The paranoia was a key sign of detox from the methamphetamine that Abraham was addicted to. Two months of severe pain served as his introduction to living sober, but despite the intensity of his detox symptoms, Abraham decided to quit his addiction without the help of medication.

"I was like, I need to just take this dry. I want to quit it, I don't want to just replace one habit with another," Abraham remembers.

New hope

Six months ago, he walked into UGM, completely addicted to meth and a lifestyle that was slowly killing him, with only a pair of pants, shoes, a shirt, and tools. Now, Abraham is six months sober with no plans of returning to the situation that first brought him to UGM.

"December 3, I sat in [a] room with Carl... and he led me in prayer, I followed a prayer and opened up my heart, let Jesus into my heart."

His faith has given him new hope, new purpose, and helped him with his sense of identity.

Abraham now works at Red Road Lodge, a transitional housing facility that offers support to individuals recovering from addictions and suffering from mental illness.
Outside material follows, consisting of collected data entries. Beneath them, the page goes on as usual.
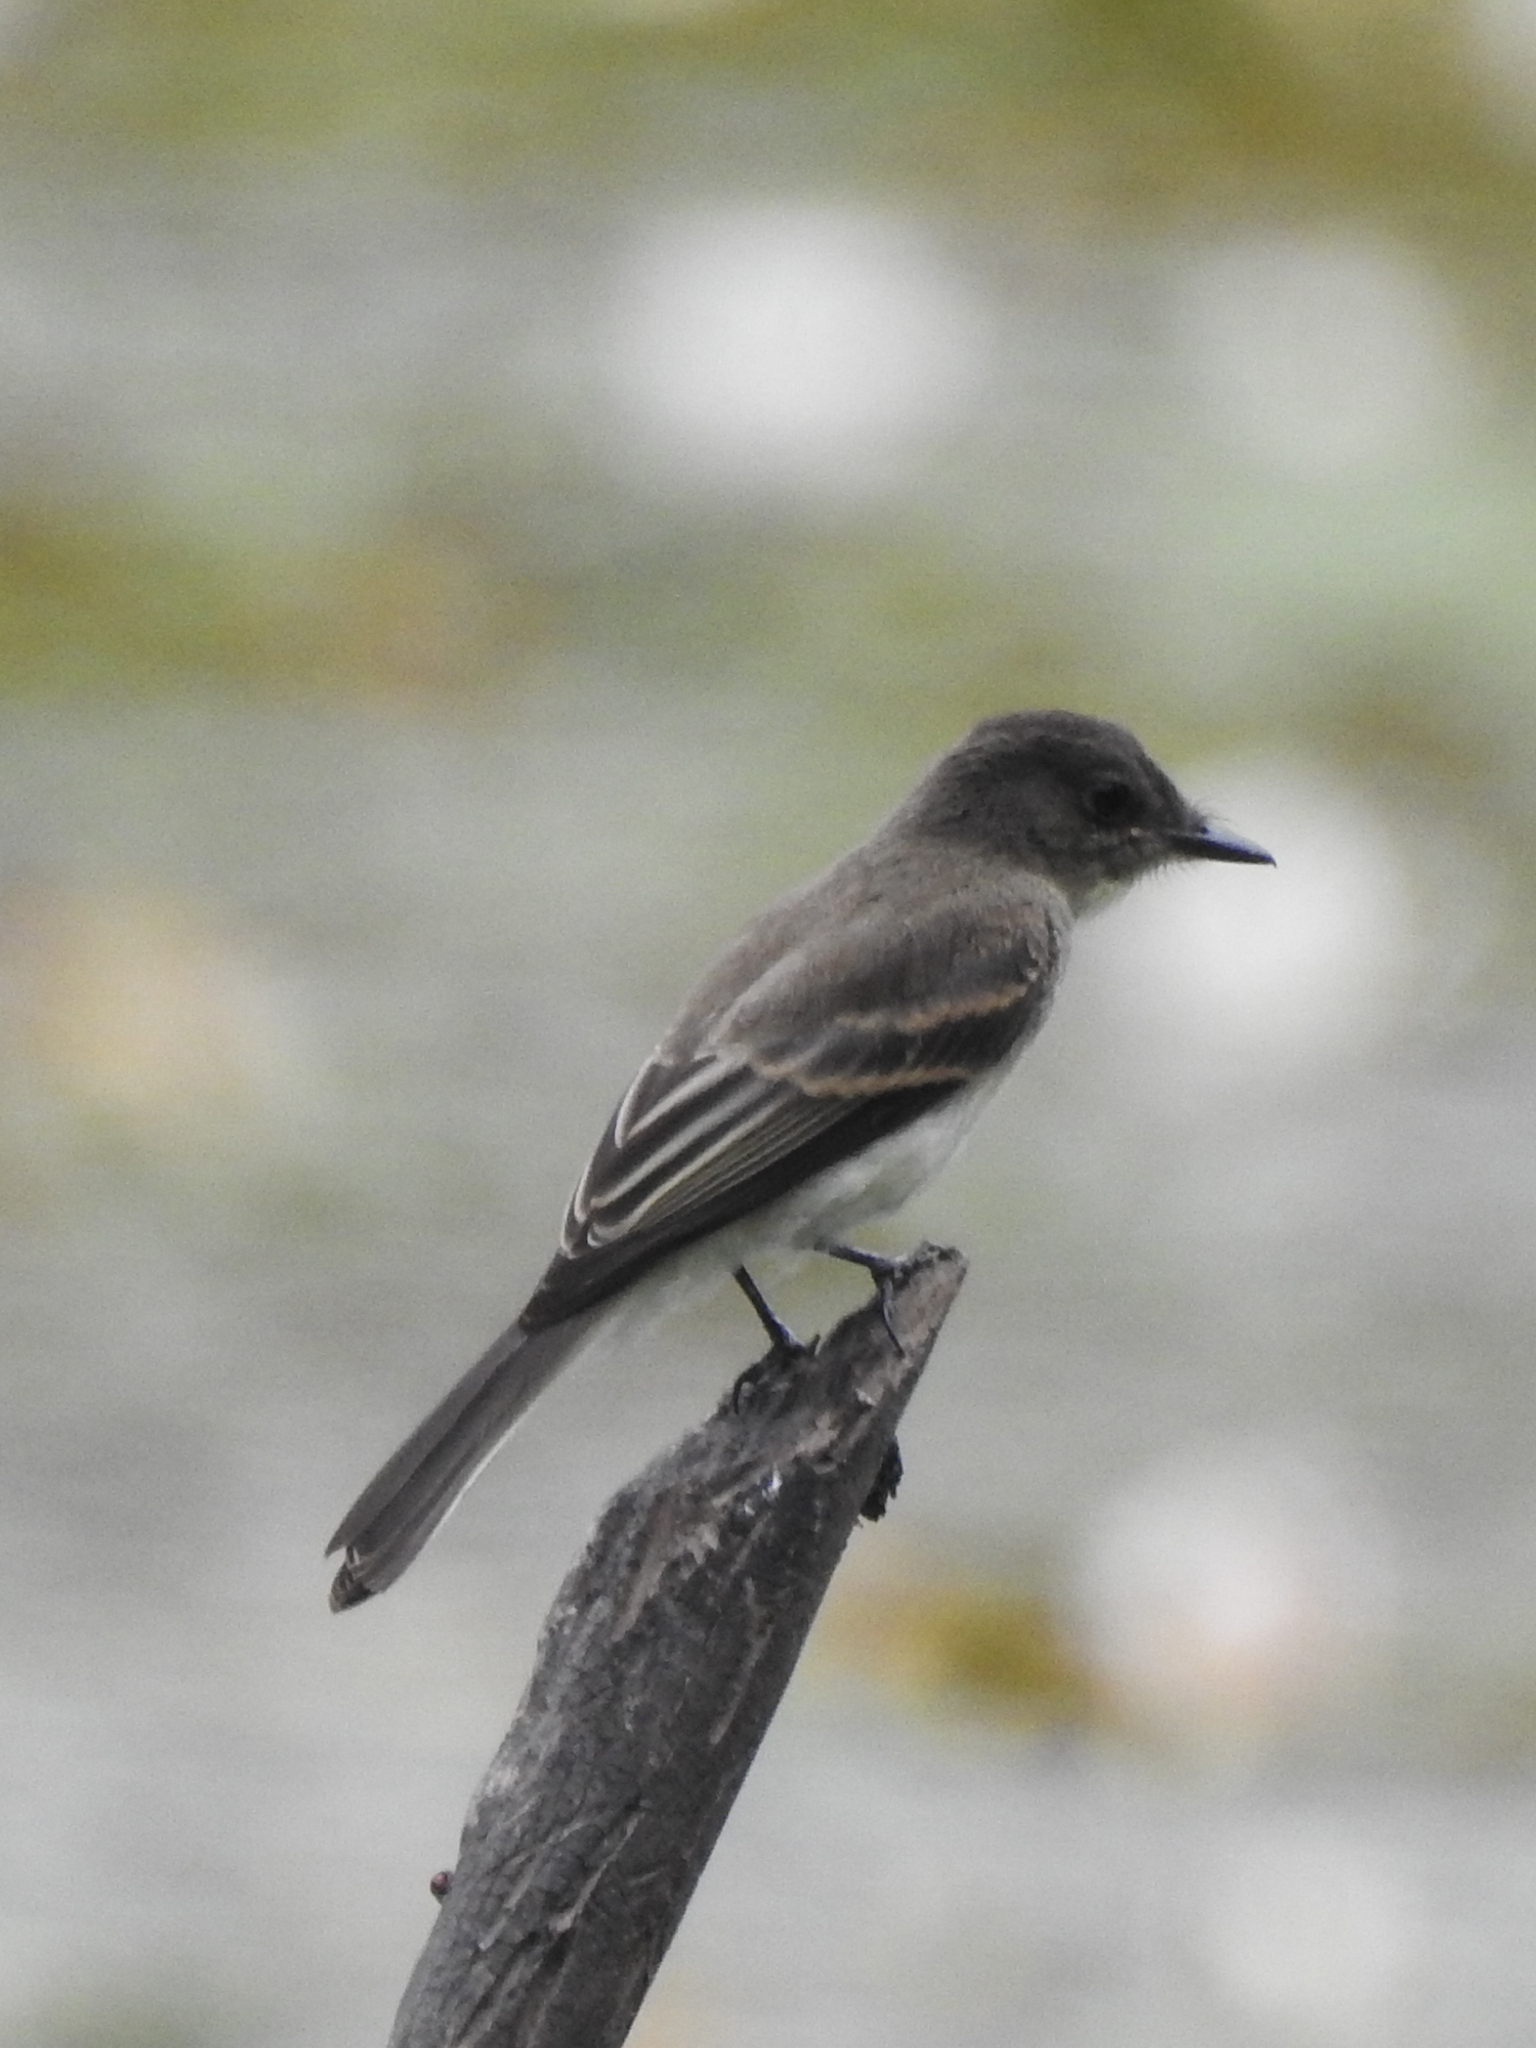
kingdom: Animalia
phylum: Chordata
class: Aves
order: Passeriformes
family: Tyrannidae
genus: Sayornis
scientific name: Sayornis phoebe
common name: Eastern phoebe
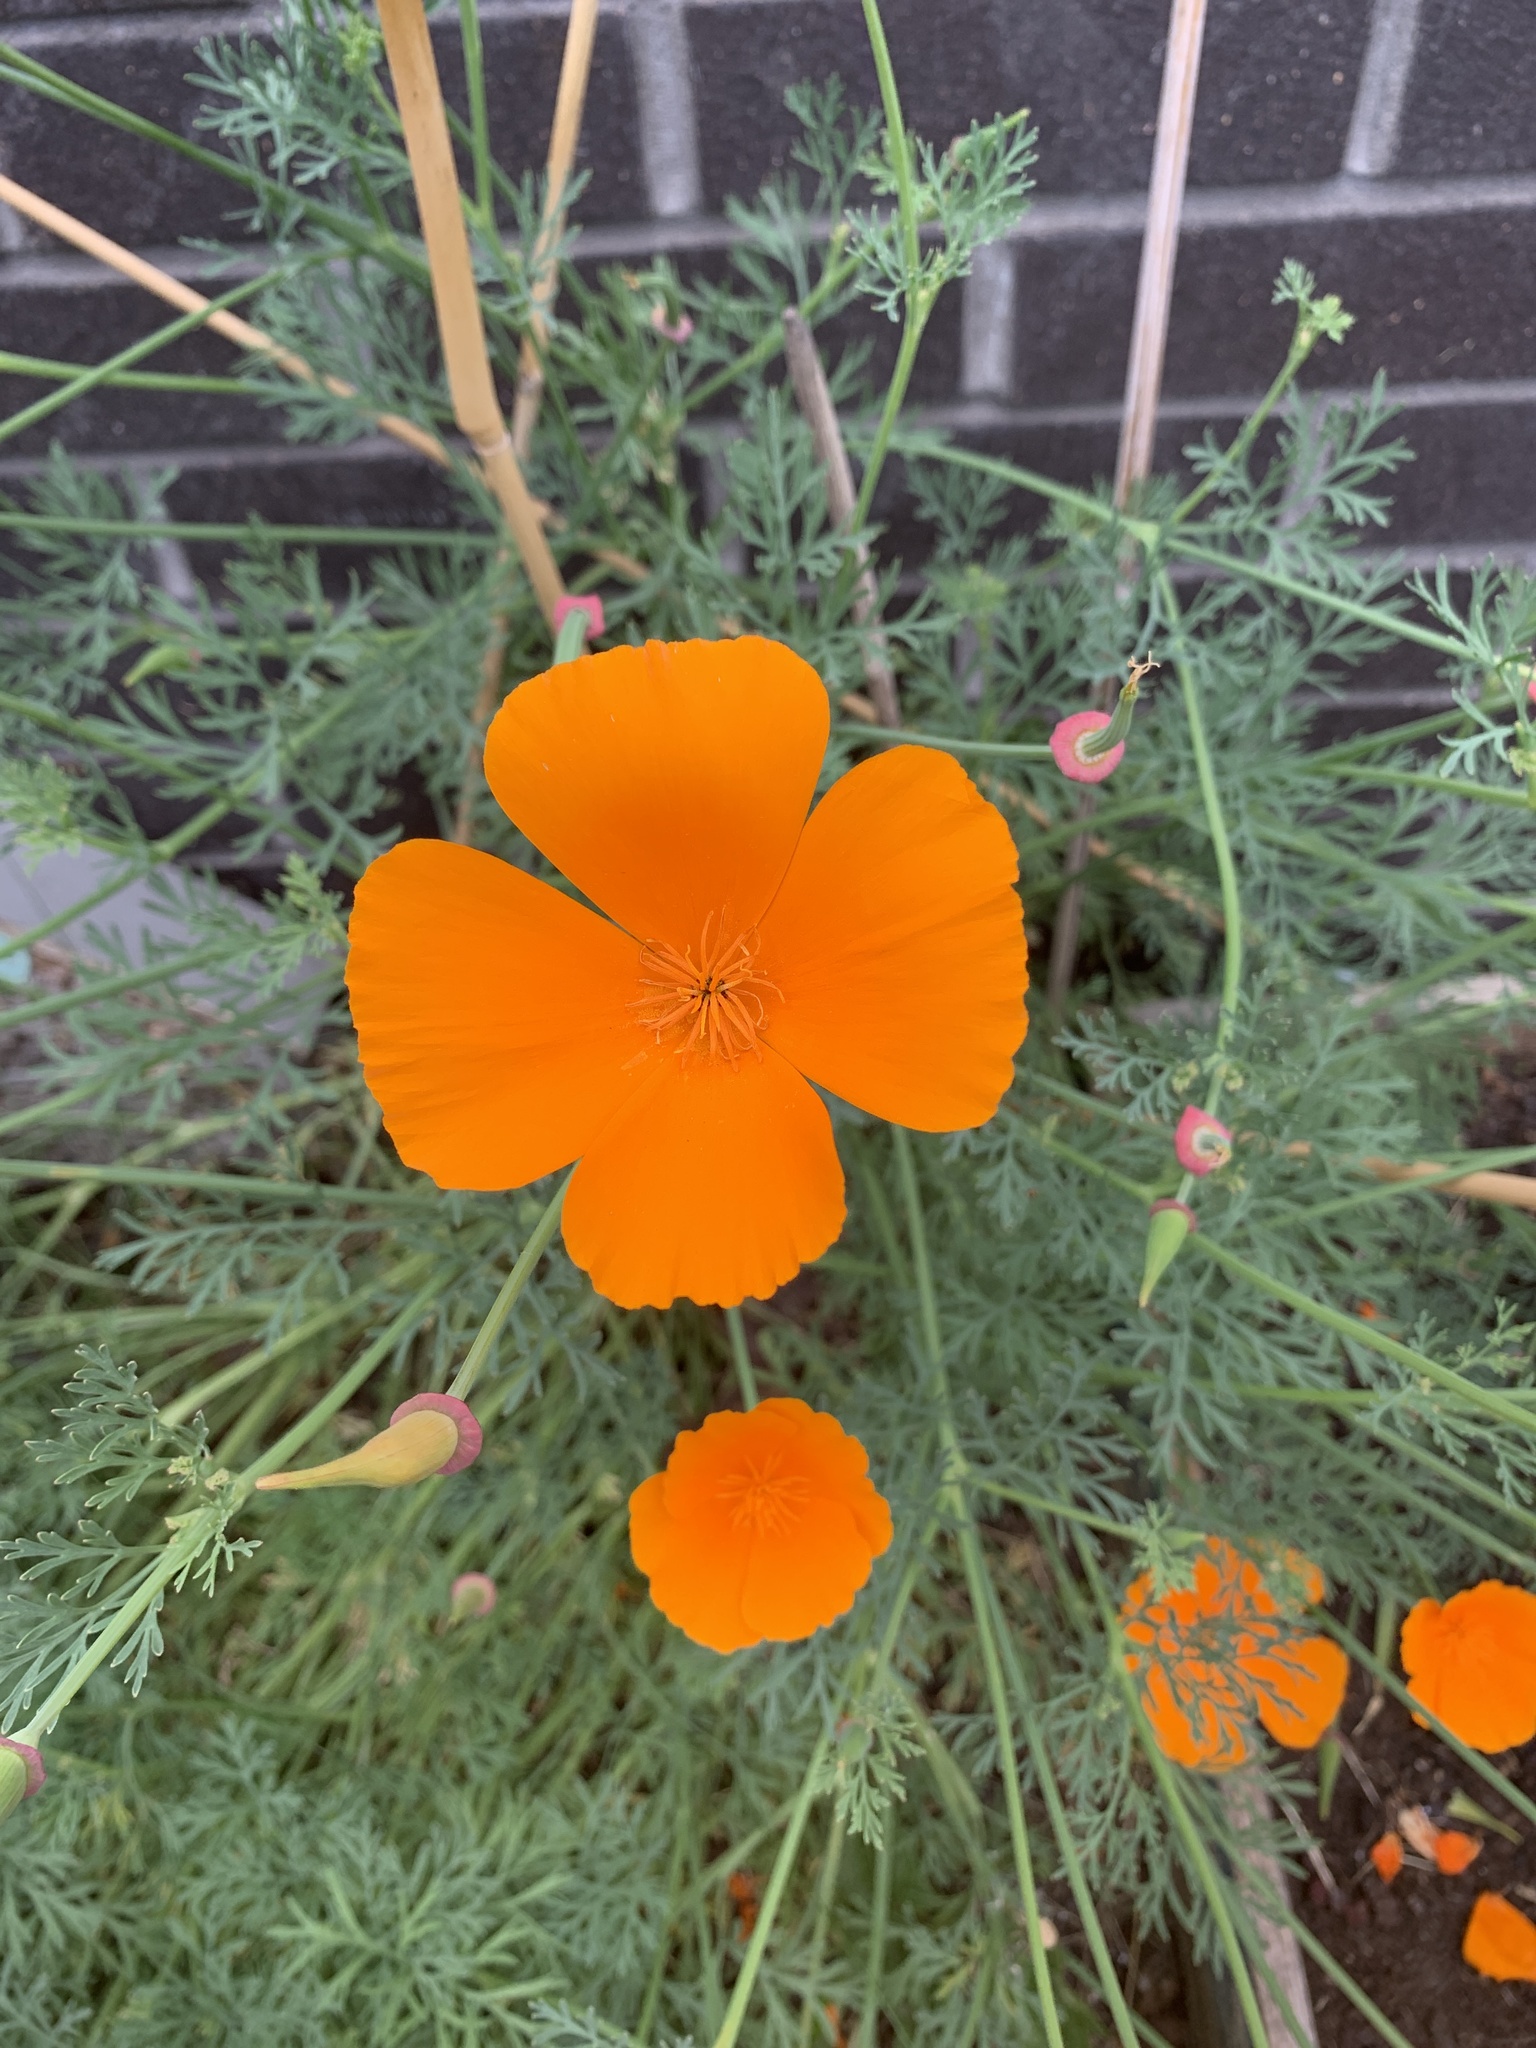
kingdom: Plantae
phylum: Tracheophyta
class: Magnoliopsida
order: Ranunculales
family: Papaveraceae
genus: Eschscholzia
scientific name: Eschscholzia californica
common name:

His own story has become his greatest testament as a resident support and recovery coach with the organization.

"That drive... inside you, you can get it, you just have to find it and just dig for it."

He is incredibly grateful for the help UGM provided in supporting him from addiction to sobriety and encourages others who may be trapped in a life of addiction to look inside themselves and find the drive to change.

"We as alcoholics, drug addicts, are the most resourceful people in the world; we will find a way to get what we want. That drive... inside you, you can get it, you just have to find it and just dig for it. That's what I did... I just kept on going."